**WHAT TO WORK ON:**
Retype the listing below line for line without changing a character, and leave the pictures out of your answer.

**INFORMATION PROVIDED:**
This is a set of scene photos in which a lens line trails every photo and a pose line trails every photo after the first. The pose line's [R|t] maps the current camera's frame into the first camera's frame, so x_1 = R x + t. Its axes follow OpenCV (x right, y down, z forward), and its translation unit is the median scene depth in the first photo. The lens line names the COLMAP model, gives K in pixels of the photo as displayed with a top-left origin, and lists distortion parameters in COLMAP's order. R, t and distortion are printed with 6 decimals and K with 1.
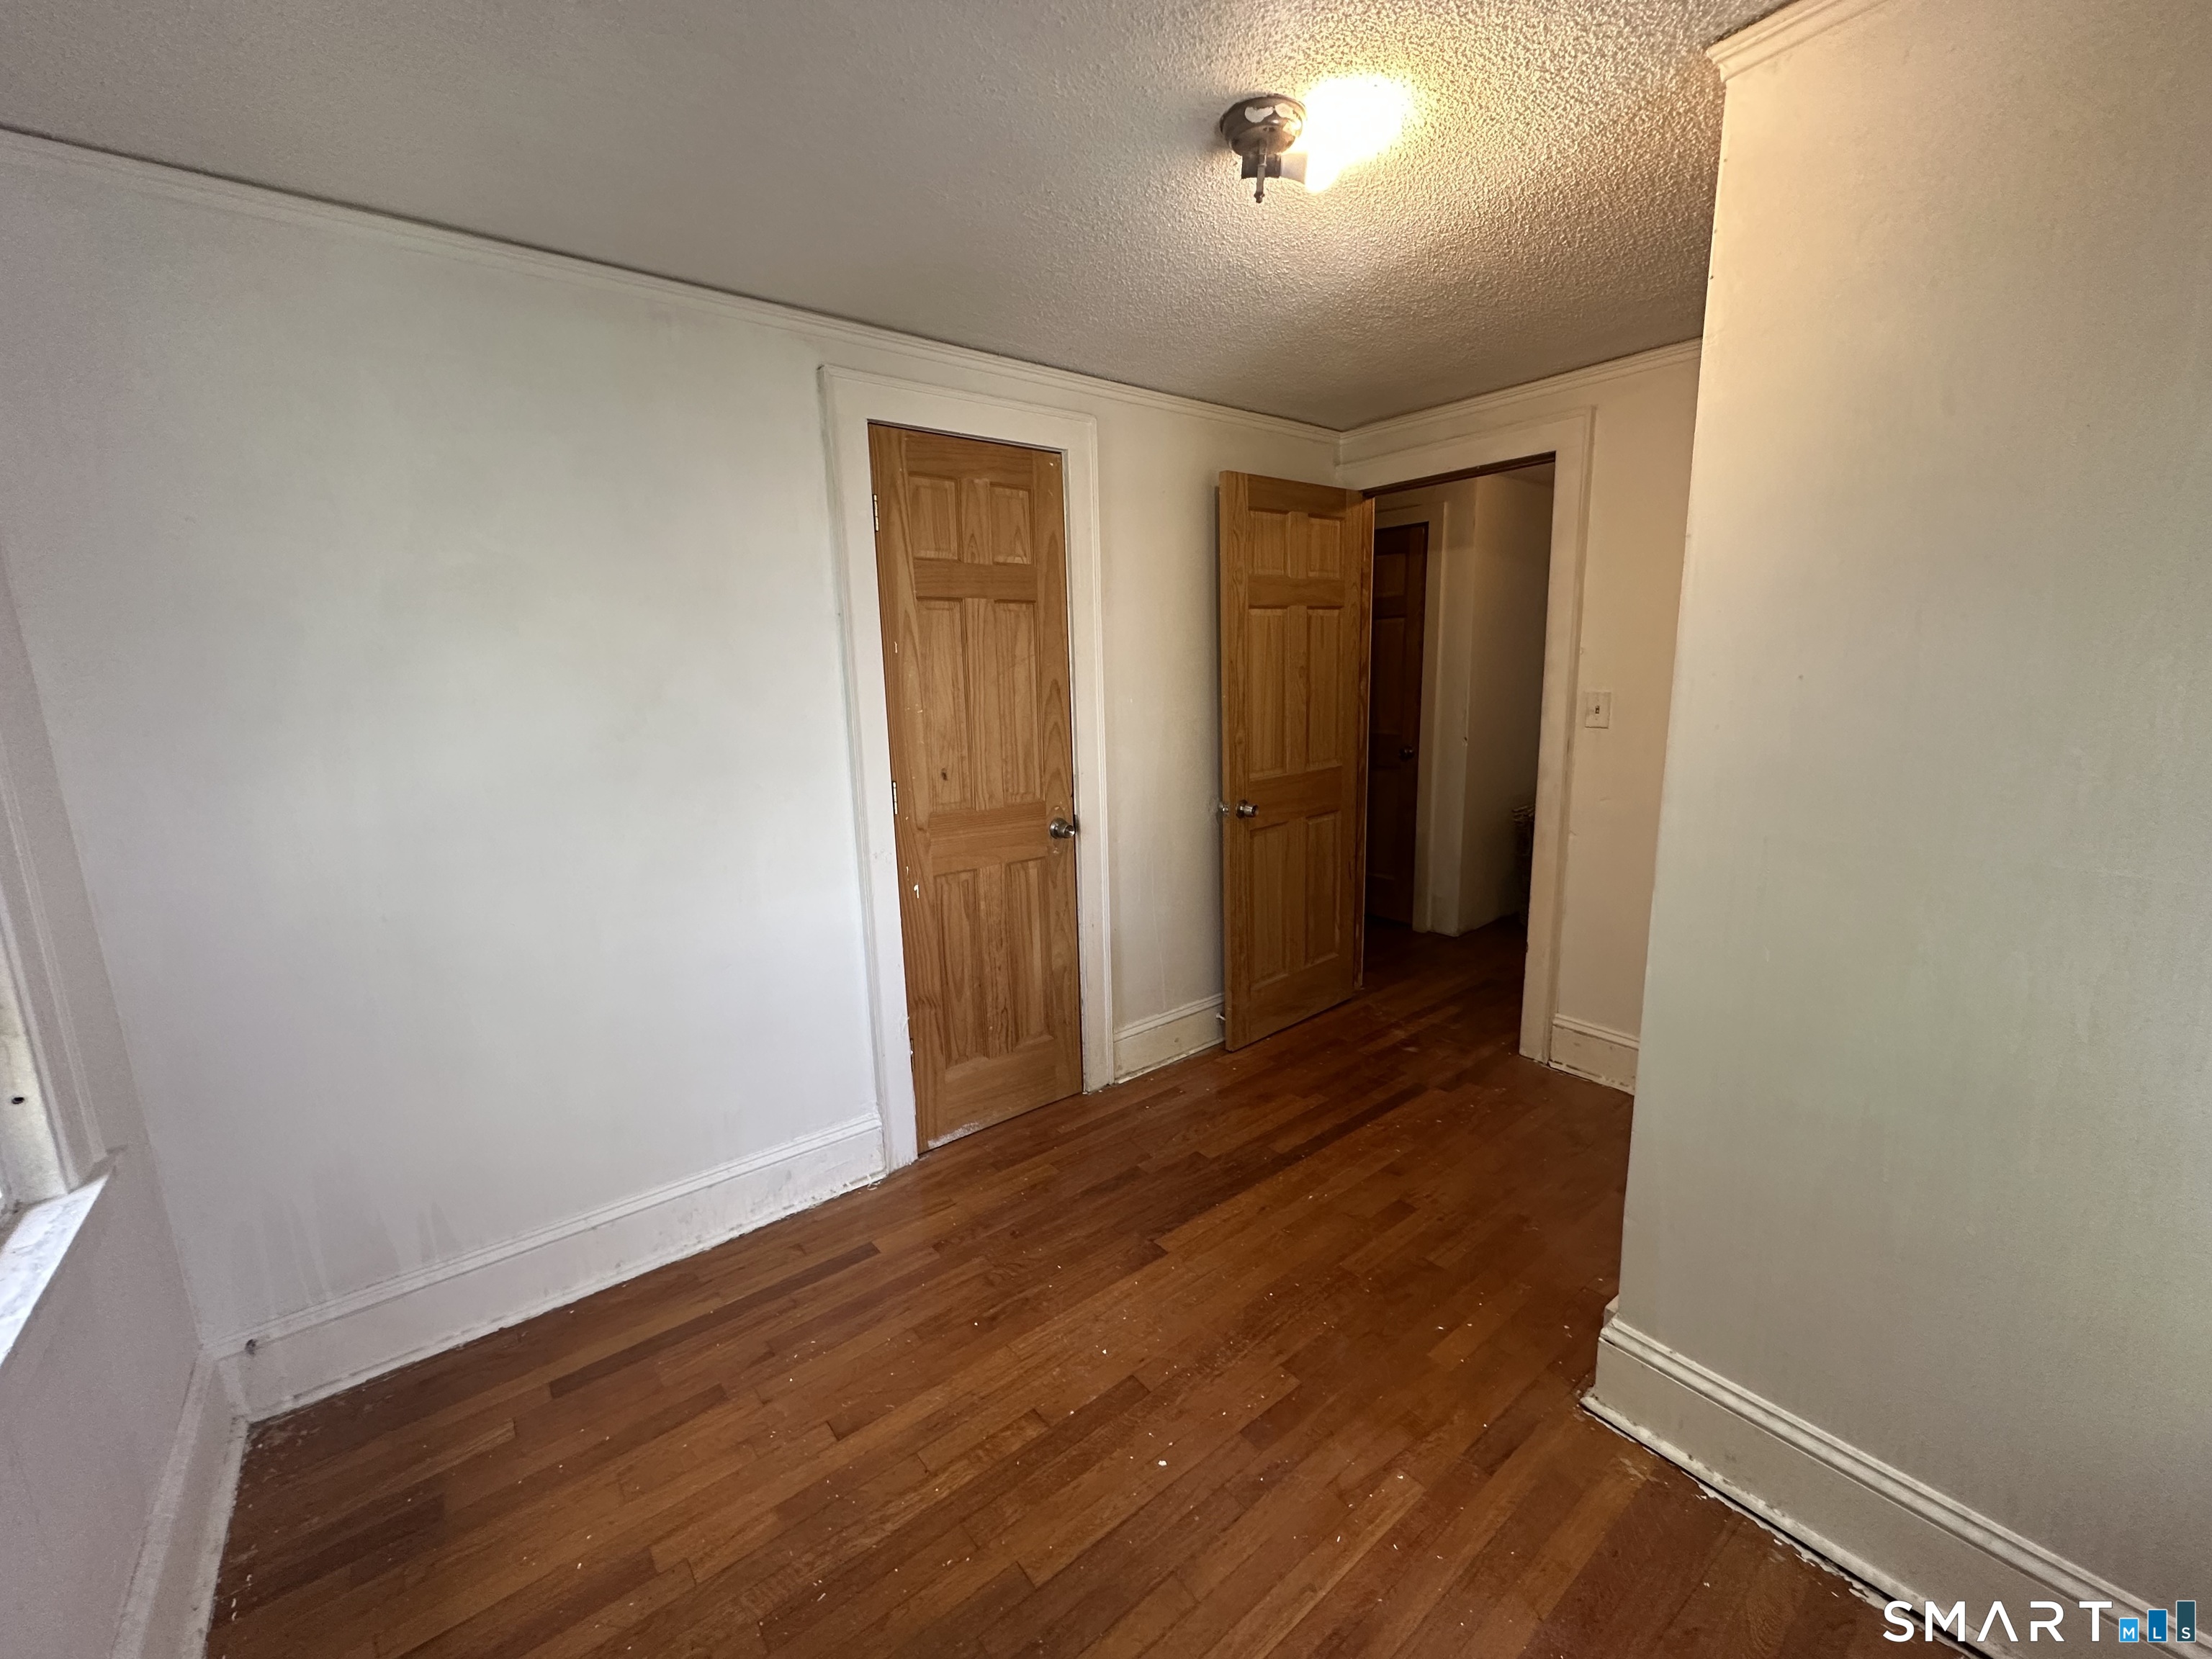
lens RADIAL K [[884.8, 0, 1104.4], [0, 884.8, 827.0], [0, 0, 1]] dist [-0.004999, 0.001086]
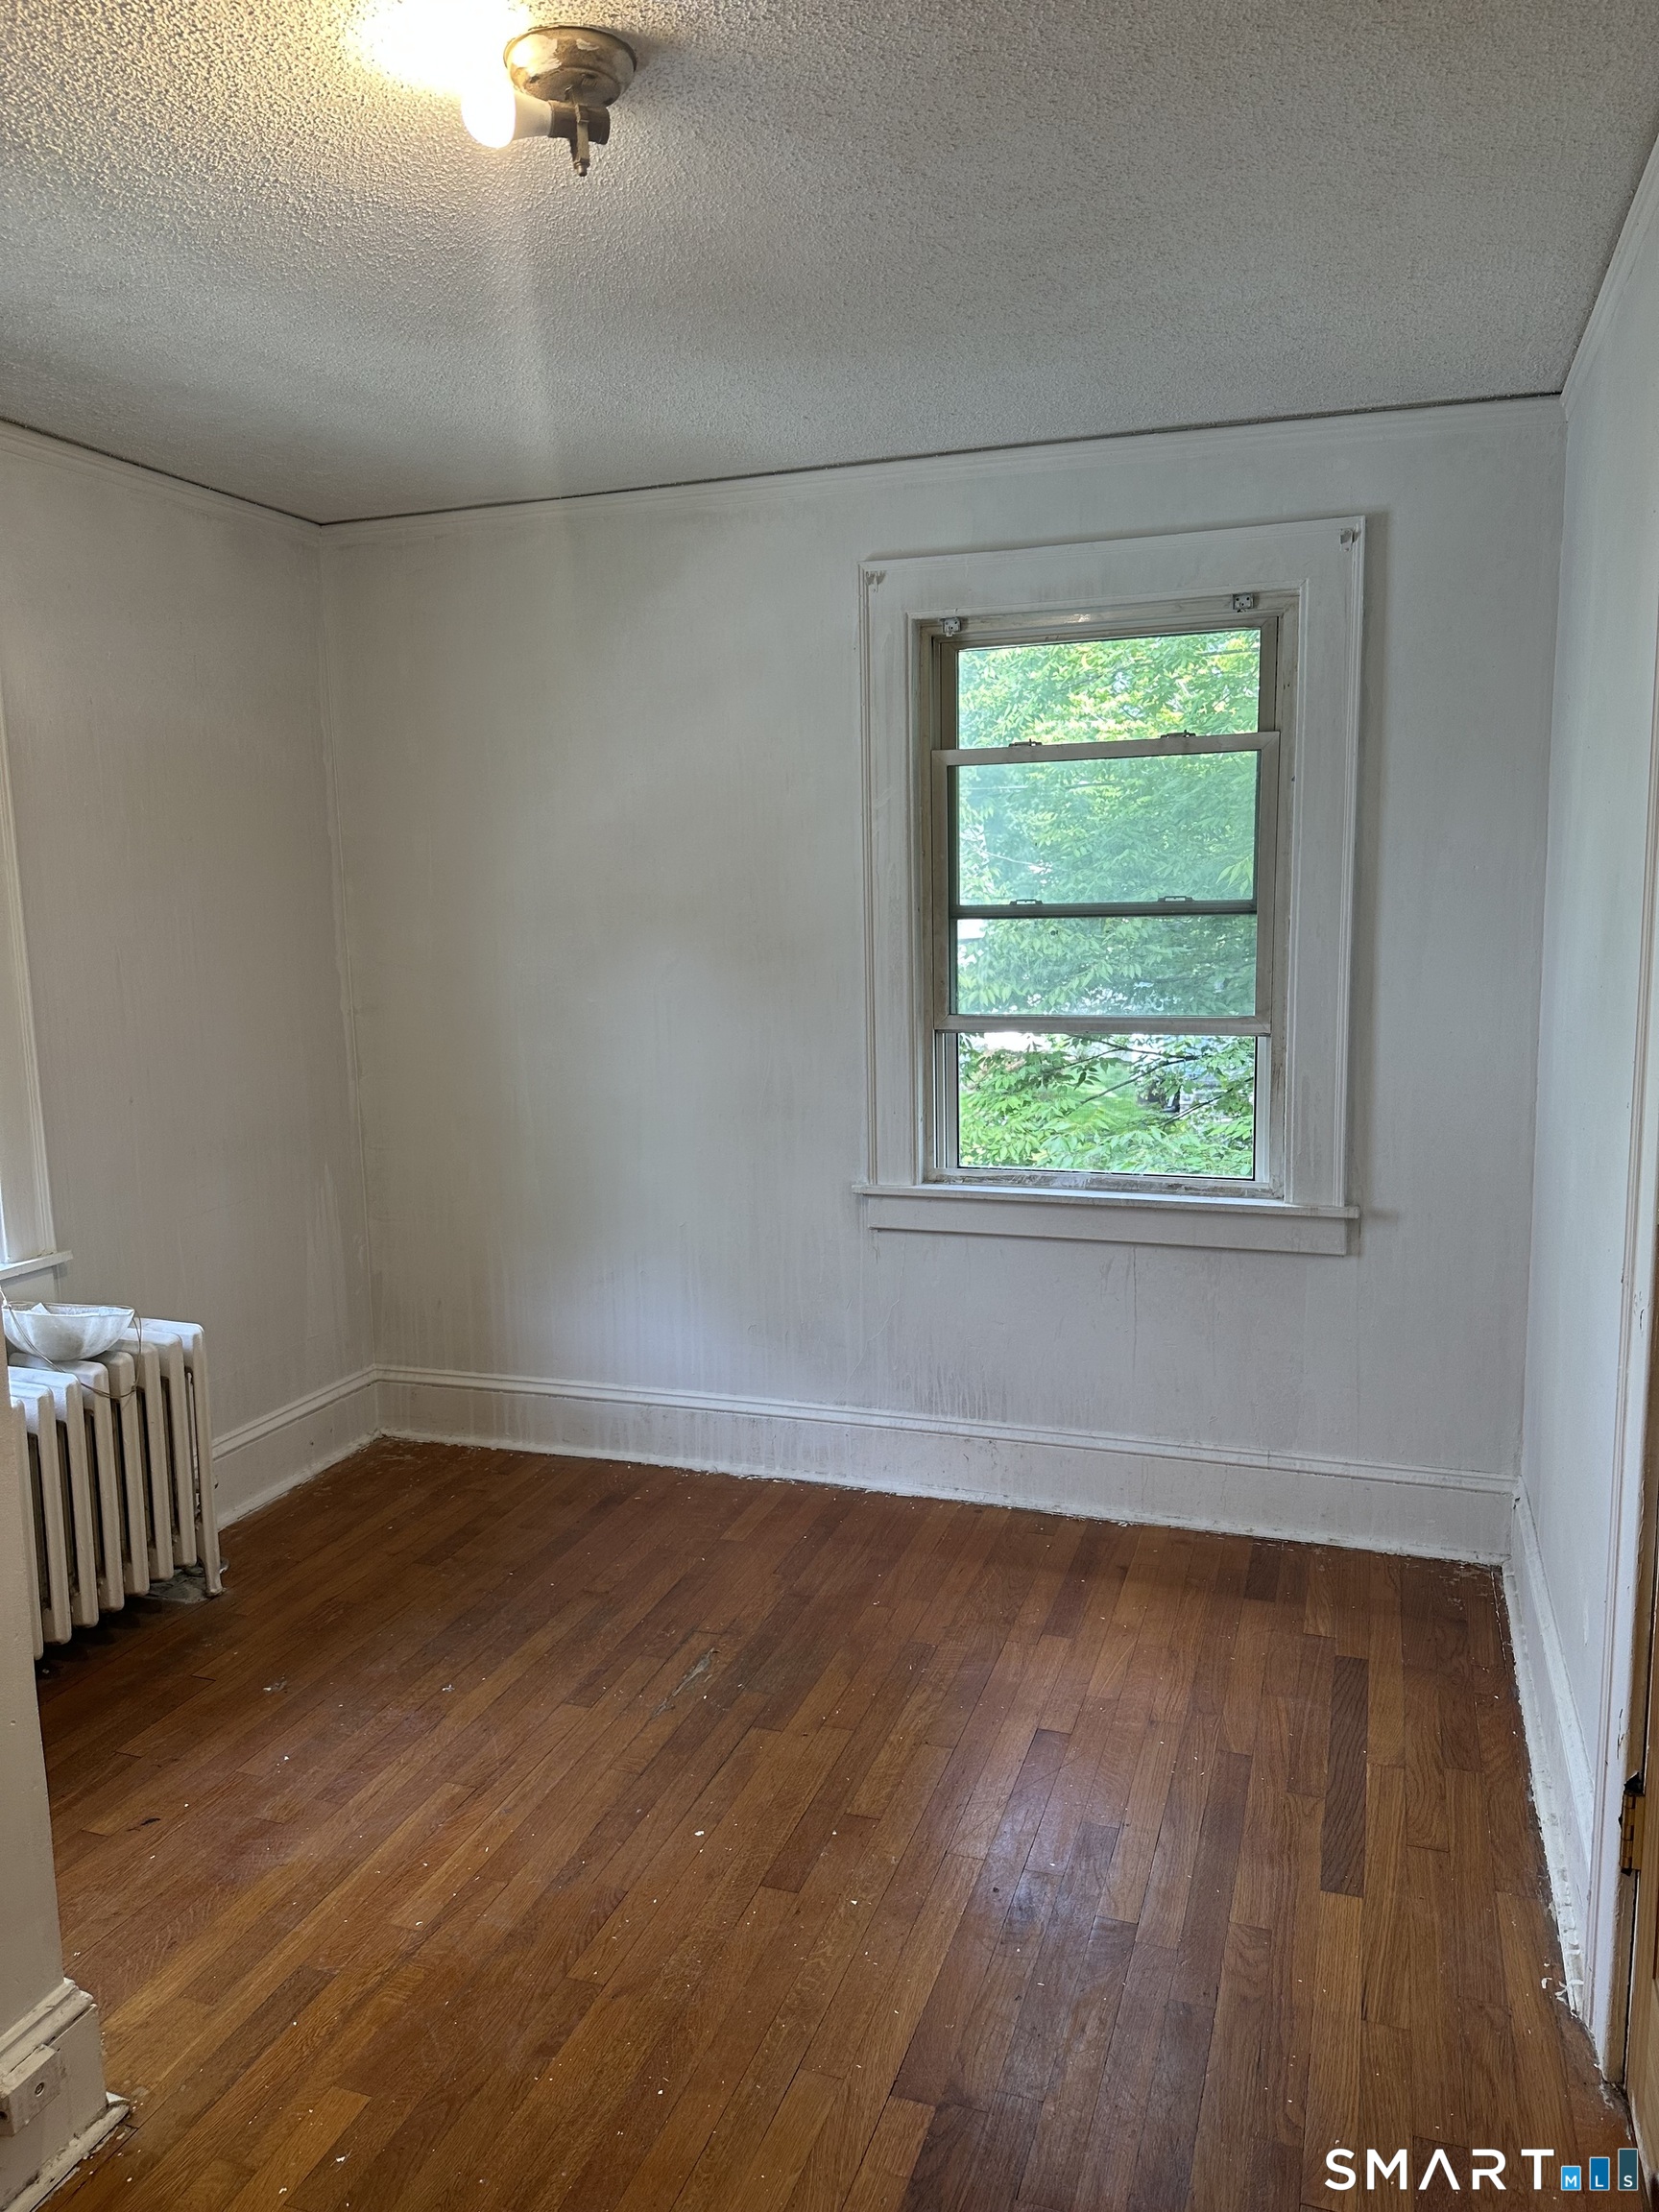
lens RADIAL K [[1548.4, 0, 830.1], [0, 1548.4, 1103.9], [0, 0, 1]] dist [0.009573, 0.003236]
pose [[-0.847082, 0.114110, -0.519067, 0.660322], [-0.053533, 0.953391, 0.296951, -0.388640], [0.528759, 0.279329, -0.801492, 2.097948]]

**TASK OUTPUT:**
This is a set of scene photos in which a lens line trails every photo and a pose line trails every photo after the first. The pose line's [R|t] maps the current camera's frame into the first camera's frame, so x_1 = R x + t. Its axes follow OpenCV (x right, y down, z forward), and its translation unit is the median scene depth in the first photo. The lens line names the COLMAP model, gives K in pixels of the photo as displayed with a top-left origin, and lists distortion parameters in COLMAP's order. R, t and distortion are printed with 6 decimals and K with 1.
lens RADIAL K [[884.8, 0, 1104.4], [0, 884.8, 827.0], [0, 0, 1]] dist [-0.004999, 0.001086]
lens RADIAL K [[1548.4, 0, 830.1], [0, 1548.4, 1103.9], [0, 0, 1]] dist [0.009573, 0.003236]
pose [[-0.847082, 0.114110, -0.519067, 0.660322], [-0.053533, 0.953391, 0.296951, -0.388640], [0.528759, 0.279329, -0.801492, 2.097948]]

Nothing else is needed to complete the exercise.